Последняя память о Набокове
Дмитрий Набоков, единственный сын Владимира Набокова, скончался в клинике швейцарского города Монтре на 78-м году жизни.
Его последним обращением к российскому читателю стало предисловие к изданию неоконченного романа Владимира Набокова «Лаура и ее оригинал». Переведенное с английского предисловие начиналось с подробного рассказа о смерти отца.
- Смерть великого человека была, казалось, окружена смущенным молчанием, — огорченный этим фактом сын провел собственное расследование, превратившееся в небольшой рассказ, наполненный скорее грустными деталями, чем обвинениями.
Он припомнил и случай в Давосе, когда отец упал в горах и звал на помощь, а «проплывавшие над ним» в фуникулере туристы хохотали над «шуткой». И посетовал на «шмыгающую носом» медсестру, которая не закрыла вовремя больничное окно.

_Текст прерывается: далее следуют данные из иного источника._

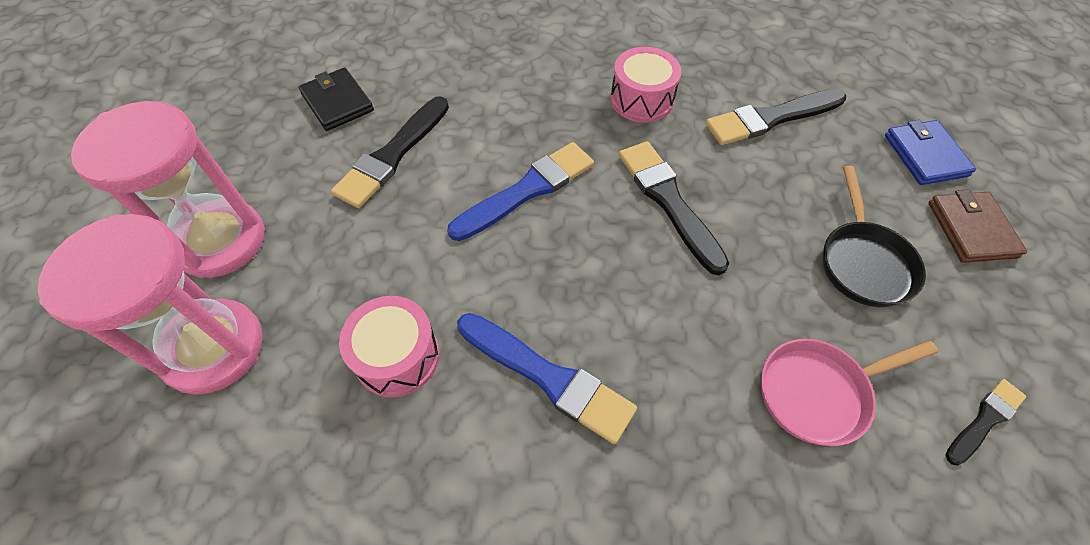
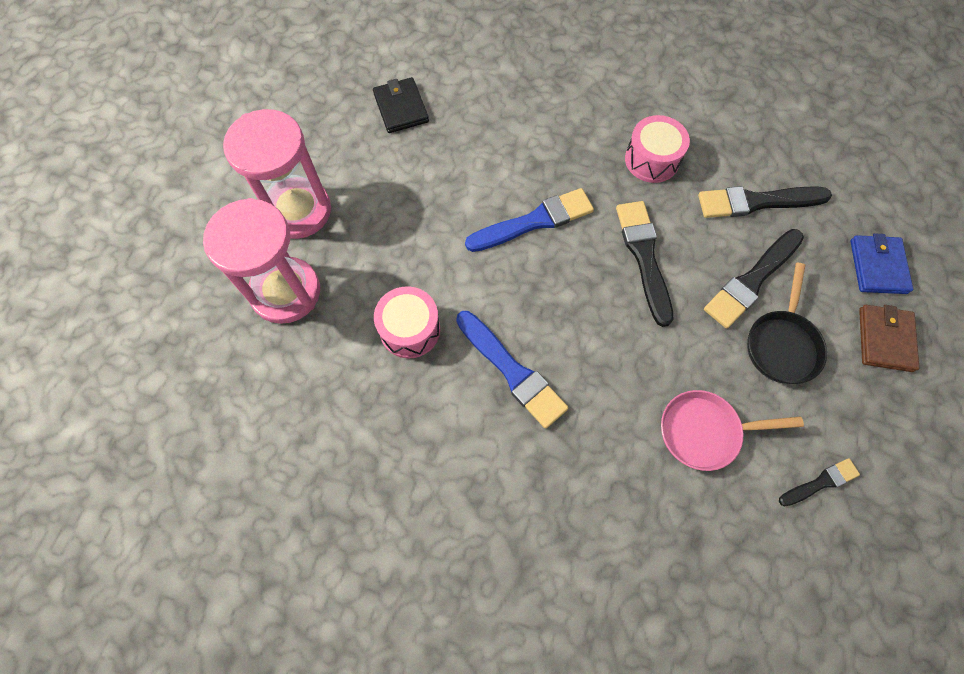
camera: 15 degrees right, 10 degrees up
black brush [331,96,449,208] -> black brush moved to [704,229,804,329]

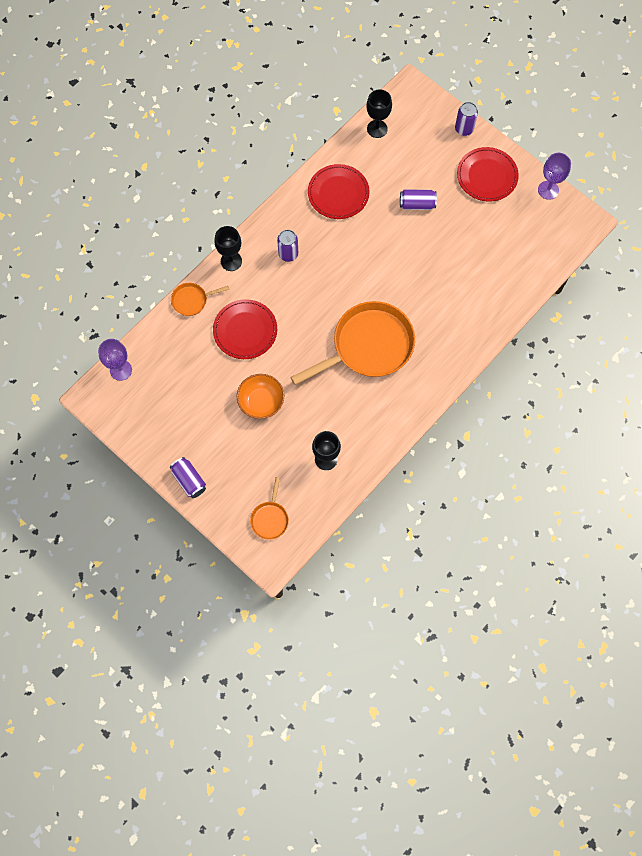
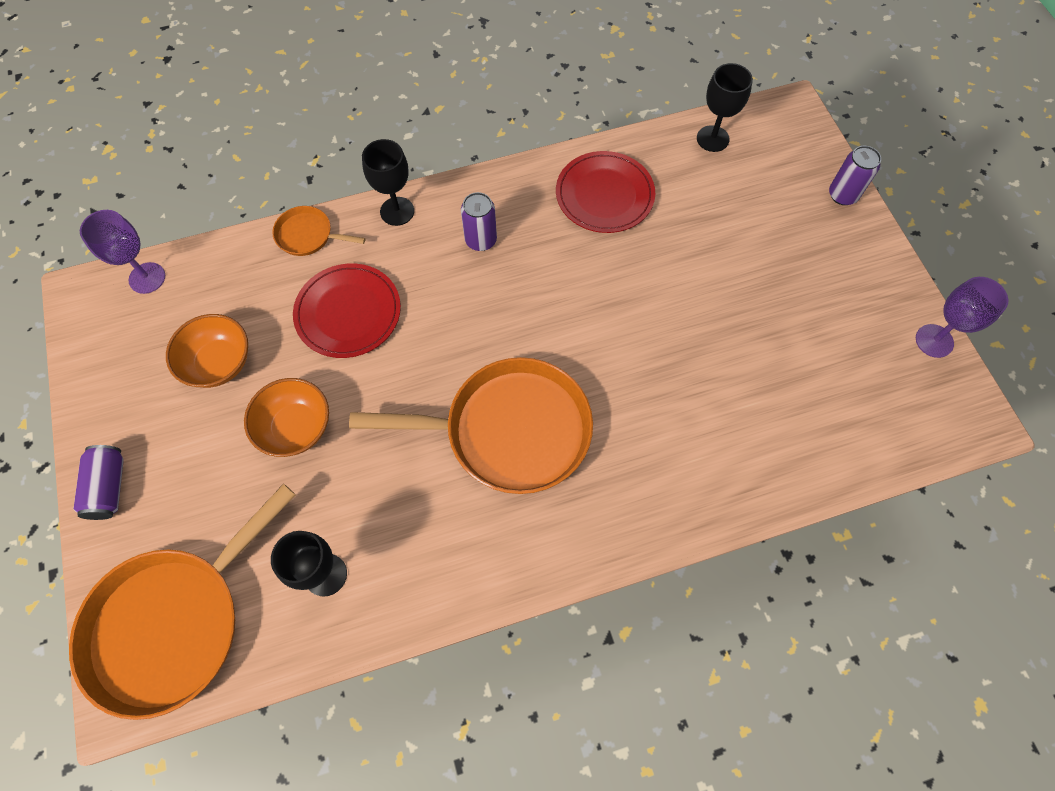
camera: 30 degrees right, 5 degrees down
orange pan [250,477,289,540] -> orange pan [69,484,296,720], size x2.21
purple can [400,189,437,210] -> none
red plate [457,147,519,202] -> none
none -> orange bowl [166,314,248,388]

Набоковский фатализм подразумевал, во-первых, обязательное стремление к победе, а во-вторых, по возможности спокойное, но деловое исключение случайностей. Когда Владимир Набоков собирался сжечь черновик «Лолиты», рядом вовремя оказалась его верная жена Вера.
С черновиком «Лауры и ее оригинала», который Набоков завещал уничтожить, получилась более запутанная история. Но в конце концов после некоторых колебаний любимый сын тоже сохранил и издал этот безусловно нужный всем исследователям набоковского творчества текст.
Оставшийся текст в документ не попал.